§ TASK: With nothing omitted, transcribe the entries exactly as written.

Items from a data source
━━━━━━━━━━

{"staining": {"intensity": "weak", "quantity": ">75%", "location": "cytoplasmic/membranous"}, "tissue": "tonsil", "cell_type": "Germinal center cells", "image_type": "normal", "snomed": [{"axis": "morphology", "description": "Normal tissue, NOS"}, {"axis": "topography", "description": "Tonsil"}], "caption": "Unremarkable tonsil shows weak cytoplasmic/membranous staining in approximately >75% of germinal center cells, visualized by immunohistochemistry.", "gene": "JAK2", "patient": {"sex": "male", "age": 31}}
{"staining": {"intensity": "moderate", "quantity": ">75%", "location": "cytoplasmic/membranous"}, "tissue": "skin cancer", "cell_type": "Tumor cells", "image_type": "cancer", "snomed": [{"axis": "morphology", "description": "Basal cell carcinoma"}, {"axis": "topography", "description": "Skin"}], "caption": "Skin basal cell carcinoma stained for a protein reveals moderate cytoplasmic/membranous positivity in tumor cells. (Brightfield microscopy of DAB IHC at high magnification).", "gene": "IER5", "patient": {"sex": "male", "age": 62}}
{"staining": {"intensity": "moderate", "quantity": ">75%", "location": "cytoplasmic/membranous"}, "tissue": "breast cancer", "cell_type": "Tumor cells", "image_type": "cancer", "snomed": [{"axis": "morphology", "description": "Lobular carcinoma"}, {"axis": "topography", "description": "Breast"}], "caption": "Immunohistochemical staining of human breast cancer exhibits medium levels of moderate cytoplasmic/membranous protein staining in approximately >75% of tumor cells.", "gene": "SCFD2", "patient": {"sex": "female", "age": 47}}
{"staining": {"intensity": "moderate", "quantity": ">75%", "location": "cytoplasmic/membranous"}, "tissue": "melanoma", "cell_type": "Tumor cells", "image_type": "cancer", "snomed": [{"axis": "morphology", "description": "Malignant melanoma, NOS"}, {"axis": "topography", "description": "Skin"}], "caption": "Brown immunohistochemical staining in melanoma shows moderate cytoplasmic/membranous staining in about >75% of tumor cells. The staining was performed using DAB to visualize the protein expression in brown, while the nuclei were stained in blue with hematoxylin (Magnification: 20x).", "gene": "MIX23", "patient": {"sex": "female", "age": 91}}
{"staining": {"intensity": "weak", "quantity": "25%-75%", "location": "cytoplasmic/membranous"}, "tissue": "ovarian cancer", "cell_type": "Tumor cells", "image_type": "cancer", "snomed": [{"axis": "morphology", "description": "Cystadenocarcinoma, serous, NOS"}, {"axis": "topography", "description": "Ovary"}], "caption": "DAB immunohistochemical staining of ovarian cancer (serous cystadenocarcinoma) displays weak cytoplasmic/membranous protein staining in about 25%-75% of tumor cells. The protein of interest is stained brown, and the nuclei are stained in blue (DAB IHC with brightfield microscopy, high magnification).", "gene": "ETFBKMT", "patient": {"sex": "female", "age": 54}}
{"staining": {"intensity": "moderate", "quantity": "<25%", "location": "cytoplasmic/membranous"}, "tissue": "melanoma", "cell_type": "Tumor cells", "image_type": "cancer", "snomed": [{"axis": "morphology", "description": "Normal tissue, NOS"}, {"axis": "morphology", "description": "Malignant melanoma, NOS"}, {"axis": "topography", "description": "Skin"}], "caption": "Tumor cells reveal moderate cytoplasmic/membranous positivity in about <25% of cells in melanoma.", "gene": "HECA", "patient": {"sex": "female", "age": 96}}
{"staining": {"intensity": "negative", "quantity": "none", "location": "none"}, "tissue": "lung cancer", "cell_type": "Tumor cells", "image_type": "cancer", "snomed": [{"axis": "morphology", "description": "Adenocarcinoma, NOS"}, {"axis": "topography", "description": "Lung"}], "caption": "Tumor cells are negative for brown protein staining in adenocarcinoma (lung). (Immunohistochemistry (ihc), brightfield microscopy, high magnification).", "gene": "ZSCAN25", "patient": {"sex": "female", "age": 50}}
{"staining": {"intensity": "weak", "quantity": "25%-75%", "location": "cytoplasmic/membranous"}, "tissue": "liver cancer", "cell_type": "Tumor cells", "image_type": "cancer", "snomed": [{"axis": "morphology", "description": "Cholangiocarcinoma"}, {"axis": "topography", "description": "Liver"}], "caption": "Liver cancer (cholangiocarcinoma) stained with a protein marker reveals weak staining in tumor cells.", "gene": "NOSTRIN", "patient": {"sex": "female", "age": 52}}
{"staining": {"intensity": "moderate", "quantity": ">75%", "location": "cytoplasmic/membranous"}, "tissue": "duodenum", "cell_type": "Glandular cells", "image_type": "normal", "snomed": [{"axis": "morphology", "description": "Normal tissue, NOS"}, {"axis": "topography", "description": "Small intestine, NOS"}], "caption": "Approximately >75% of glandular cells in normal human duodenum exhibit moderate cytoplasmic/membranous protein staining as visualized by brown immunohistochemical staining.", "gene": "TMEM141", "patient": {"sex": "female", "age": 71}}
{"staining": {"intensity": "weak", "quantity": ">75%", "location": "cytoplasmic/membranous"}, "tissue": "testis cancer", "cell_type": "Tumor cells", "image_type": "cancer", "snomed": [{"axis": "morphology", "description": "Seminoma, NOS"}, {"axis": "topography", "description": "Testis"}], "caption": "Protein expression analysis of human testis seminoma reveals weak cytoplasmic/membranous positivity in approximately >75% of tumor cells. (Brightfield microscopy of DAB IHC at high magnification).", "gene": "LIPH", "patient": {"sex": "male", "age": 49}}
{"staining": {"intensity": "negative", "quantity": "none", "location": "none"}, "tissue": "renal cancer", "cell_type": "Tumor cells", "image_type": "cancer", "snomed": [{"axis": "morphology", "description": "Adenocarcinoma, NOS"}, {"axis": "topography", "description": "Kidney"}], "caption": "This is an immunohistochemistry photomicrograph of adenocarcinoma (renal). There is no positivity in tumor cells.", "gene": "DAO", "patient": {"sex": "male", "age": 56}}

━━━━━━━━━━

§ ANSWER BOX:
{"staining": {"intensity": "weak", "quantity": ">75%", "location": "cytoplasmic/membranous"}, "tissue": "tonsil", "cell_type": "Germinal center cells", "image_type": "normal", "snomed": [{"axis": "morphology", "description": "Normal tissue, NOS"}, {"axis": "topography", "description": "Tonsil"}], "caption": "Unremarkable tonsil shows weak cytoplasmic/membranous staining in approximately >75% of germinal center cells, visualized by immunohistochemistry.", "gene": "JAK2", "patient": {"sex": "male", "age": 31}}
{"staining": {"intensity": "moderate", "quantity": ">75%", "location": "cytoplasmic/membranous"}, "tissue": "skin cancer", "cell_type": "Tumor cells", "image_type": "cancer", "snomed": [{"axis": "morphology", "description": "Basal cell carcinoma"}, {"axis": "topography", "description": "Skin"}], "caption": "Skin basal cell carcinoma stained for a protein reveals moderate cytoplasmic/membranous positivity in tumor cells. (Brightfield microscopy of DAB IHC at high magnification).", "gene": "IER5", "patient": {"sex": "male", "age": 62}}
{"staining": {"intensity": "moderate", "quantity": ">75%", "location": "cytoplasmic/membranous"}, "tissue": "breast cancer", "cell_type": "Tumor cells", "image_type": "cancer", "snomed": [{"axis": "morphology", "description": "Lobular carcinoma"}, {"axis": "topography", "description": "Breast"}], "caption": "Immunohistochemical staining of human breast cancer exhibits medium levels of moderate cytoplasmic/membranous protein staining in approximately >75% of tumor cells.", "gene": "SCFD2", "patient": {"sex": "female", "age": 47}}
{"staining": {"intensity": "moderate", "quantity": ">75%", "location": "cytoplasmic/membranous"}, "tissue": "melanoma", "cell_type": "Tumor cells", "image_type": "cancer", "snomed": [{"axis": "morphology", "description": "Malignant melanoma, NOS"}, {"axis": "topography", "description": "Skin"}], "caption": "Brown immunohistochemical staining in melanoma shows moderate cytoplasmic/membranous staining in about >75% of tumor cells. The staining was performed using DAB to visualize the protein expression in brown, while the nuclei were stained in blue with hematoxylin (Magnification: 20x).", "gene": "MIX23", "patient": {"sex": "female", "age": 91}}
{"staining": {"intensity": "weak", "quantity": "25%-75%", "location": "cytoplasmic/membranous"}, "tissue": "ovarian cancer", "cell_type": "Tumor cells", "image_type": "cancer", "snomed": [{"axis": "morphology", "description": "Cystadenocarcinoma, serous, NOS"}, {"axis": "topography", "description": "Ovary"}], "caption": "DAB immunohistochemical staining of ovarian cancer (serous cystadenocarcinoma) displays weak cytoplasmic/membranous protein staining in about 25%-75% of tumor cells. The protein of interest is stained brown, and the nuclei are stained in blue (DAB IHC with brightfield microscopy, high magnification).", "gene": "ETFBKMT", "patient": {"sex": "female", "age": 54}}
{"staining": {"intensity": "moderate", "quantity": "<25%", "location": "cytoplasmic/membranous"}, "tissue": "melanoma", "cell_type": "Tumor cells", "image_type": "cancer", "snomed": [{"axis": "morphology", "description": "Normal tissue, NOS"}, {"axis": "morphology", "description": "Malignant melanoma, NOS"}, {"axis": "topography", "description": "Skin"}], "caption": "Tumor cells reveal moderate cytoplasmic/membranous positivity in about <25% of cells in melanoma.", "gene": "HECA", "patient": {"sex": "female", "age": 96}}
{"staining": {"intensity": "negative", "quantity": "none", "location": "none"}, "tissue": "lung cancer", "cell_type": "Tumor cells", "image_type": "cancer", "snomed": [{"axis": "morphology", "description": "Adenocarcinoma, NOS"}, {"axis": "topography", "description": "Lung"}], "caption": "Tumor cells are negative for brown protein staining in adenocarcinoma (lung). (Immunohistochemistry (ihc), brightfield microscopy, high magnification).", "gene": "ZSCAN25", "patient": {"sex": "female", "age": 50}}
{"staining": {"intensity": "weak", "quantity": "25%-75%", "location": "cytoplasmic/membranous"}, "tissue": "liver cancer", "cell_type": "Tumor cells", "image_type": "cancer", "snomed": [{"axis": "morphology", "description": "Cholangiocarcinoma"}, {"axis": "topography", "description": "Liver"}], "caption": "Liver cancer (cholangiocarcinoma) stained with a protein marker reveals weak staining in tumor cells.", "gene": "NOSTRIN", "patient": {"sex": "female", "age": 52}}
{"staining": {"intensity": "moderate", "quantity": ">75%", "location": "cytoplasmic/membranous"}, "tissue": "duodenum", "cell_type": "Glandular cells", "image_type": "normal", "snomed": [{"axis": "morphology", "description": "Normal tissue, NOS"}, {"axis": "topography", "description": "Small intestine, NOS"}], "caption": "Approximately >75% of glandular cells in normal human duodenum exhibit moderate cytoplasmic/membranous protein staining as visualized by brown immunohistochemical staining.", "gene": "TMEM141", "patient": {"sex": "female", "age": 71}}
{"staining": {"intensity": "weak", "quantity": ">75%", "location": "cytoplasmic/membranous"}, "tissue": "testis cancer", "cell_type": "Tumor cells", "image_type": "cancer", "snomed": [{"axis": "morphology", "description": "Seminoma, NOS"}, {"axis": "topography", "description": "Testis"}], "caption": "Protein expression analysis of human testis seminoma reveals weak cytoplasmic/membranous positivity in approximately >75% of tumor cells. (Brightfield microscopy of DAB IHC at high magnification).", "gene": "LIPH", "patient": {"sex": "male", "age": 49}}
{"staining": {"intensity": "negative", "quantity": "none", "location": "none"}, "tissue": "renal cancer", "cell_type": "Tumor cells", "image_type": "cancer", "snomed": [{"axis": "morphology", "description": "Adenocarcinoma, NOS"}, {"axis": "topography", "description": "Kidney"}], "caption": "This is an immunohistochemistry photomicrograph of adenocarcinoma (renal). There is no positivity in tumor cells.", "gene": "DAO", "patient": {"sex": "male", "age": 56}}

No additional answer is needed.